Date time difference calculation

  • Hi all, i am doing a date time based calculation. I have a table with basic format having two date columns:

    businessname businessAmt BusinessDt    createdatetime updatedatetime justification IsActive

    For the first time when i drop some numbers for a business date for any particular business, createdatetime is populated and if i do it second time then, createdatetime remains same but updatedatetime gets populated with new row and IsActive ='y' and converting previous one with 'n'. User then also have to provide justification for those numbers.

    BusinessDt is the usual business date and does not count weekends. For eg, 11-Aug is Friday so businessdt will be 11-Aug for those records which i dropped on Friday till 09:00 pm. After Friday 09:00 pm,  businessdate changes to 14-Aug for rest of the Friday, sat, sun and Monday. That's how business date is calculated. 

    I am adding a new column to mark late justification by checking difference between createdatetime and updatedatetime based on businessdate calculation i.e. ignoring weekend. If it's greater then 2 then it should be marked as late else on time. Here i have to ignore Sat-Sun, month-end bounday and year-end boundary. Is it possible to do it in efficient way ?

  • Sample data and expected results, please.  You can find a link in my signature that explains how.

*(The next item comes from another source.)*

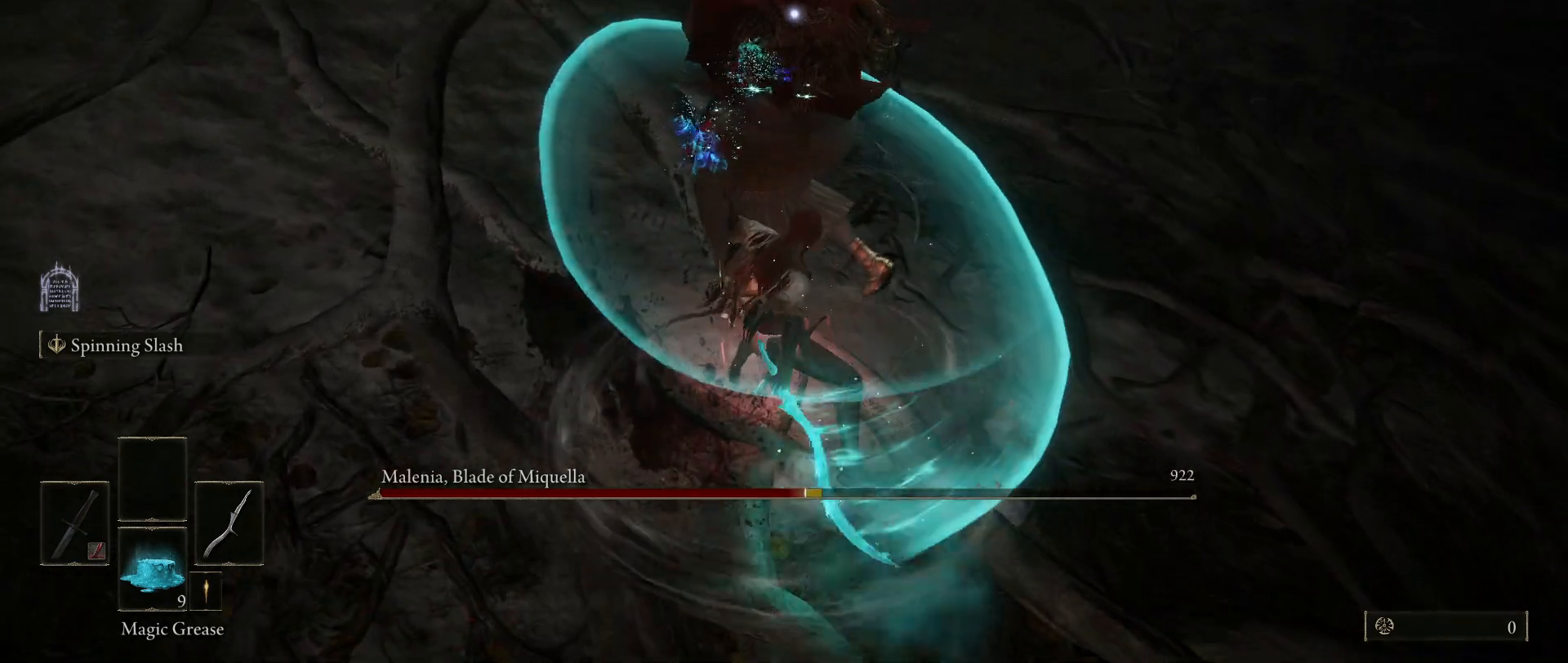
{"keys": [], "mouse": [], "events": [[183, "mouse_left", "down"], [367, "mouse_left", "up"]]}
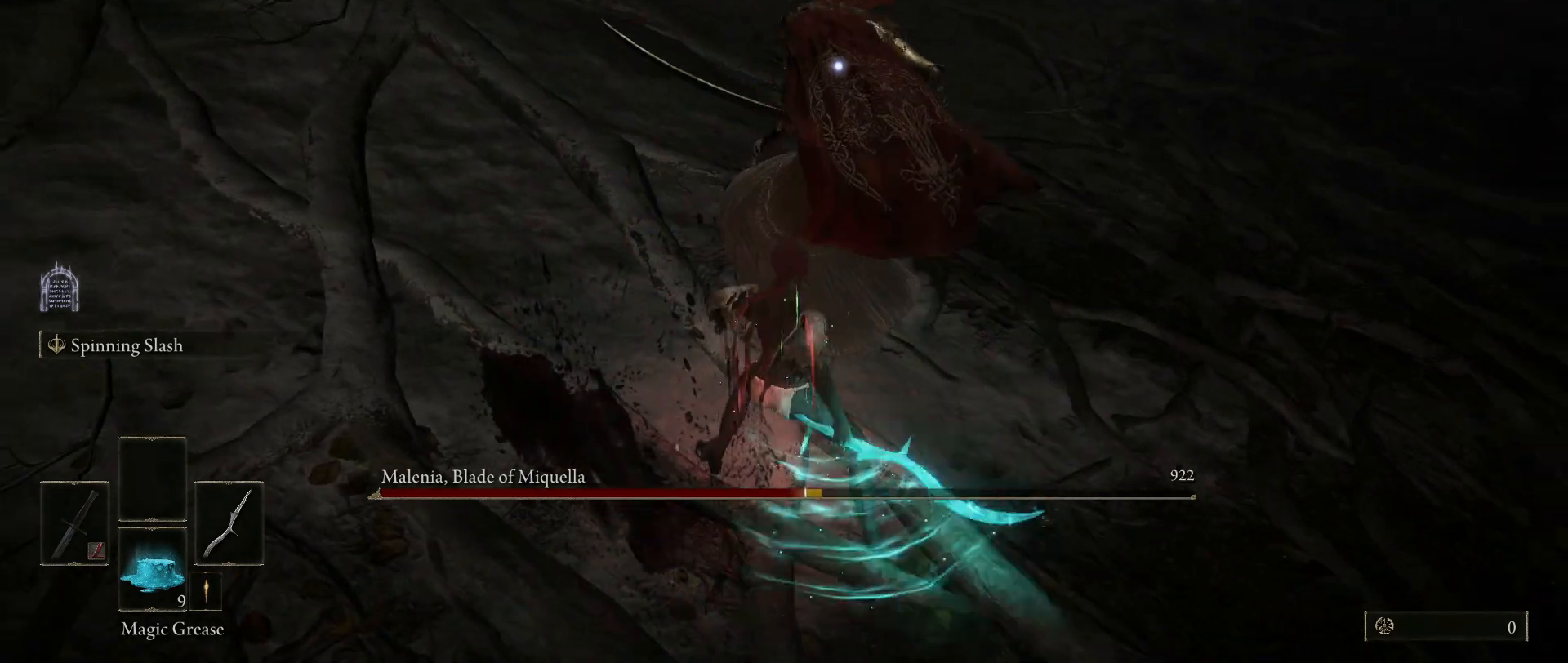
{"keys": [], "mouse": [], "events": []}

    The best way to do this is with a computed column, but it's not clear from your description whether a computed column will work.  A computed column can only use information from a single row, and it's not clear whether the information you want to use in your calculation will exist on a single row.

    Drew

    J. Drew Allen
    Business Intelligence Analyst
    Philadelphia, PA

  • Given the complexity of the criteria of determining business days, this would probably be most easily solved if you had some kind of calendar table in your system.  A calendar table has 1 row per calendar day, and you could have a column indicating business days.  At a very minimum you would need a table with 1 row per non-business day, so you could handle holidays as well.  The general idea is that you count the number of rows in your calendar table that are marked as business days between your 2 dates, in this case createdatetime and updatedatetime.